Data supplied
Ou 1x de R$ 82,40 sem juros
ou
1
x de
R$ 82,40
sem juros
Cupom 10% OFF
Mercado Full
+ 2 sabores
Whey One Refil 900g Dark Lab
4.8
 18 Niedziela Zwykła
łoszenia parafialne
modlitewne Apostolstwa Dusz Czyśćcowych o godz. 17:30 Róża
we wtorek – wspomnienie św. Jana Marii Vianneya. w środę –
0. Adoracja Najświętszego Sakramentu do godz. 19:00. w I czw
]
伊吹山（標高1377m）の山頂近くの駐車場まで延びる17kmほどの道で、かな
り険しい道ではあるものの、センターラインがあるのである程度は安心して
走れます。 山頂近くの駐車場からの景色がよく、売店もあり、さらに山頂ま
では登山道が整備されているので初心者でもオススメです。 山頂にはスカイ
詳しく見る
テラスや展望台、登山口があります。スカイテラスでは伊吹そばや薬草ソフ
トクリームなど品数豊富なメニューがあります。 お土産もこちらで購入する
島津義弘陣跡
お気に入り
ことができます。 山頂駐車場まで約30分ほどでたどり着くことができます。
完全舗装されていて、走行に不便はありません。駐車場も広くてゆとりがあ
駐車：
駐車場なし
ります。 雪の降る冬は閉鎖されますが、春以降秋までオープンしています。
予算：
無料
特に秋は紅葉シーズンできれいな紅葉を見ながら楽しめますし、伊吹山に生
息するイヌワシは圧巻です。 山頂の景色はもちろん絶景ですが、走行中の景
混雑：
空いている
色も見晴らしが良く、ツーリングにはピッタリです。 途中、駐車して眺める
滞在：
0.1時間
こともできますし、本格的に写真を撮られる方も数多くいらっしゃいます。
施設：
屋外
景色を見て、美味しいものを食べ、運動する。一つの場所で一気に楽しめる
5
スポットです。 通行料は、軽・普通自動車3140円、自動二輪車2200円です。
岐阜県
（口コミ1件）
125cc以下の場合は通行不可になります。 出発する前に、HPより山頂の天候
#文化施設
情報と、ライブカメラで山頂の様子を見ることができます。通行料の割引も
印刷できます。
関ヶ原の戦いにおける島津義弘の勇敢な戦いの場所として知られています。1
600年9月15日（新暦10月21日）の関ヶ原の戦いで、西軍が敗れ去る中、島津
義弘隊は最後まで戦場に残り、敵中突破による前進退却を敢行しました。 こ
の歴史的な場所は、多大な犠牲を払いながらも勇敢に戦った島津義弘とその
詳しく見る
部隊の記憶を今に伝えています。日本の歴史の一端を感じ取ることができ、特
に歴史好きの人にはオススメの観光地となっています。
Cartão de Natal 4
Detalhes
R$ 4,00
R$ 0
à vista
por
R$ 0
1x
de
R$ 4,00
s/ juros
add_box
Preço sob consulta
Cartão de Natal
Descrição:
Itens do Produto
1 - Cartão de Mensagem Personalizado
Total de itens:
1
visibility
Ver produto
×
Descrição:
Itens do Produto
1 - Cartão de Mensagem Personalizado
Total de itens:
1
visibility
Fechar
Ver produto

Exercise brief
Copy every line of the data above in which the string "godz" appears.

Result
modlitewne Apostolstwa Dusz Czyśćcowych o godz. 17:30 Róża
0. Adoracja Najświętszego Sakramentu do godz. 19:00. w I czw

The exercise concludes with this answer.